[GIVEN TEXT — start]
Practice HESI/NCLEX
Practice
HESI/NCLEX Practice
1. Perfusion
,Question:
A client has decreased perfusion. Which finding is most concerning?
A. Warm extremities
B. Capillary refill <2 seconds
C. Cool, pale skin
D. Strong peripheral pulses
Answer: C
Rationale: Poor perfusion leads to cool, pale skin due to reduced blood flow.
2. Gas Exchange
Question:
Which assessment finding indicates impaired gas exchange?
A. Oxygen saturation 98%
B. Respiratory rate 16
C. Shortness of breath
D. Pink mucous membranes
Answer: C
Rationale: Dyspnea (shortness of breath) indicates impaired oxygen exchange.
3. Mobility
Question:
A nurse assesses a client’s mobility. Which finding indicates impairment?
A. Steady gait
B. Full ROM
C. Requires walker
D. Walks independently
Answer: C
Rationale: Assistive devices indicate decreased functional mobility.
4. Infection
, Question:
Which finding suggests infection?
A. Normal WBC
B. Fever
C. Clear lungs
D. Normal BP
Answer: B
Rationale: Fever is a key sign of infection.
5. Pain
Question:
What is the most reliable indicator of pain?
A. Facial expression
B. Vital signs
C. Patient report
D. Nurse observation
Answer: C
Rationale: Pain is subjective — patient self-report is gold standard.
6. Safety
Question:
Which client is at highest risk for falls?
A. Young adult
B. Alert adult
C. Older adult with confusion
D. Athlete
Answer: C
Rationale: Age + confusion = high fall risk.
[GIVEN TEXT — finish]
[RECORDED INFORMATION — start]
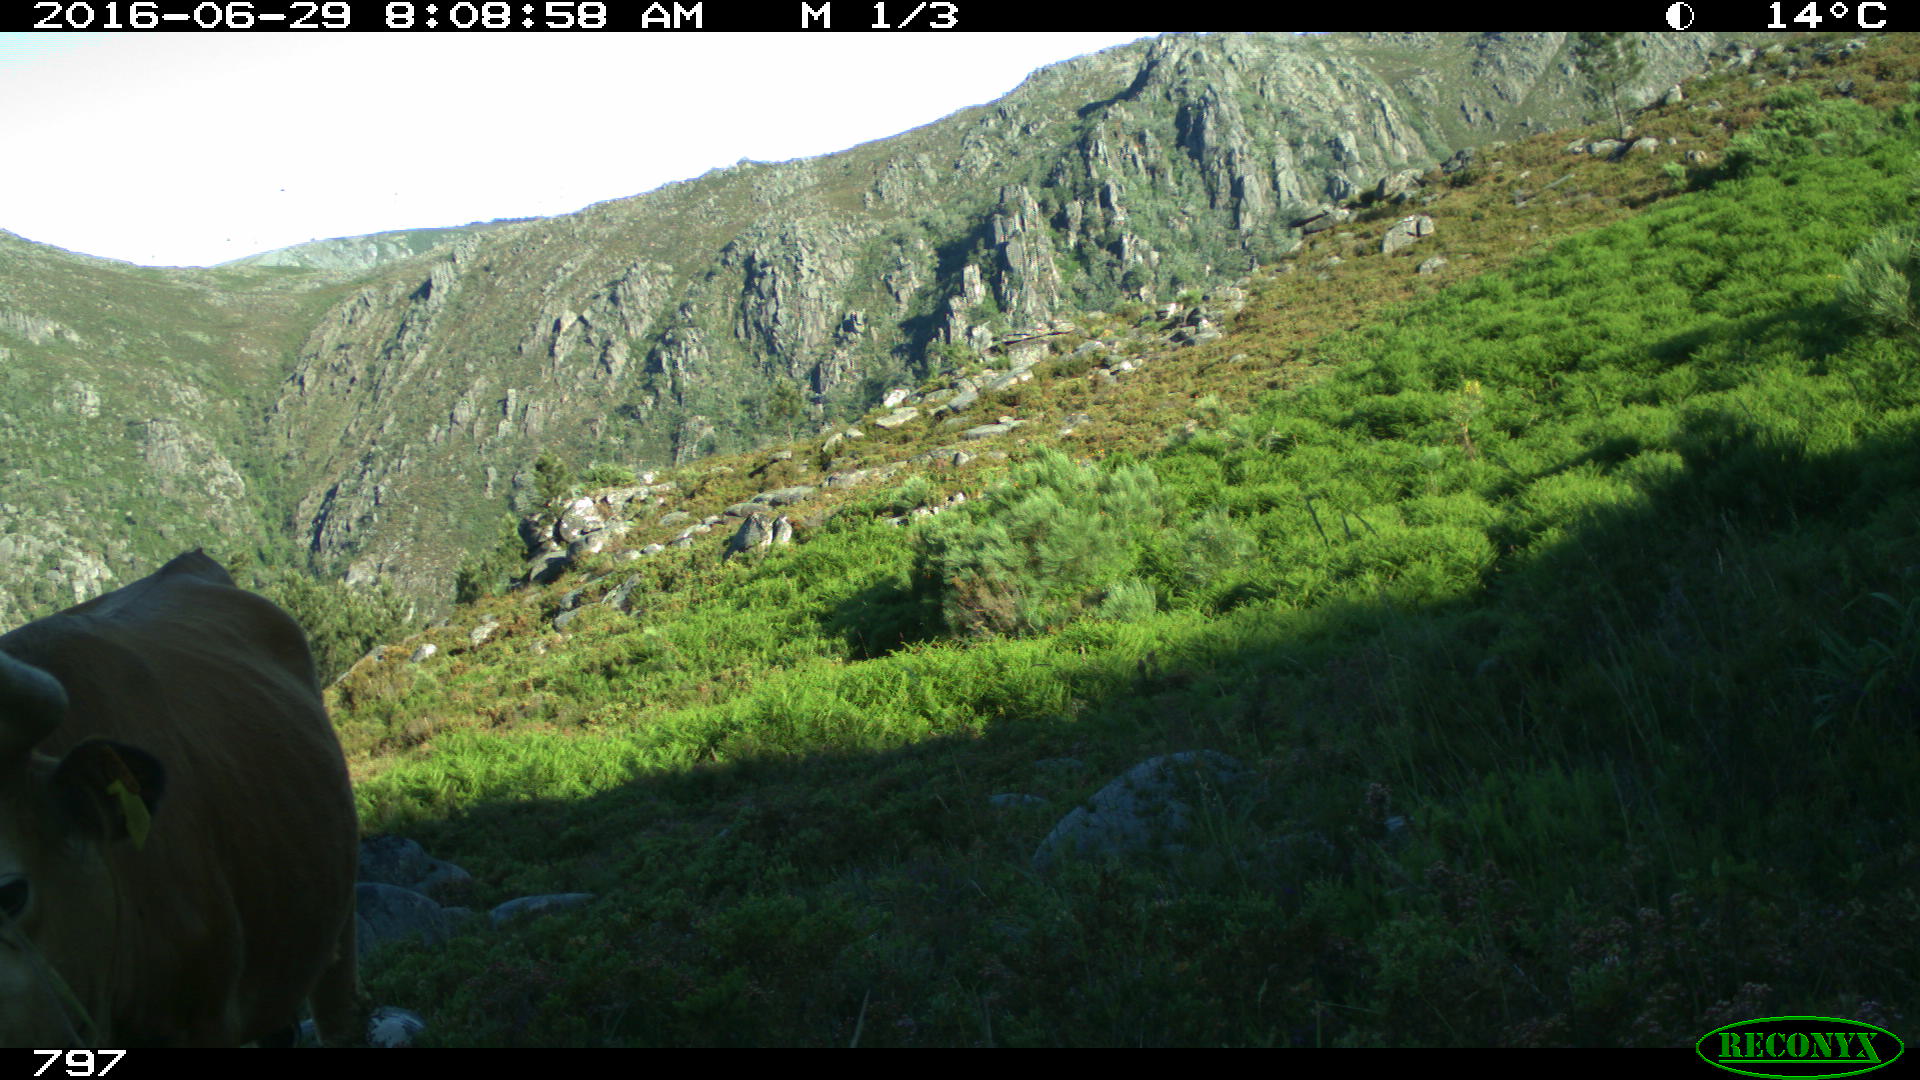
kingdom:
[RECORDED INFORMATION — finish]
PROBLEM DESCRIPTION>
In the HESI/NCLEX practice set, what does the rationale for the pain item call the gold standard?

ANSWER TO THIS TASK>
Patient self-report.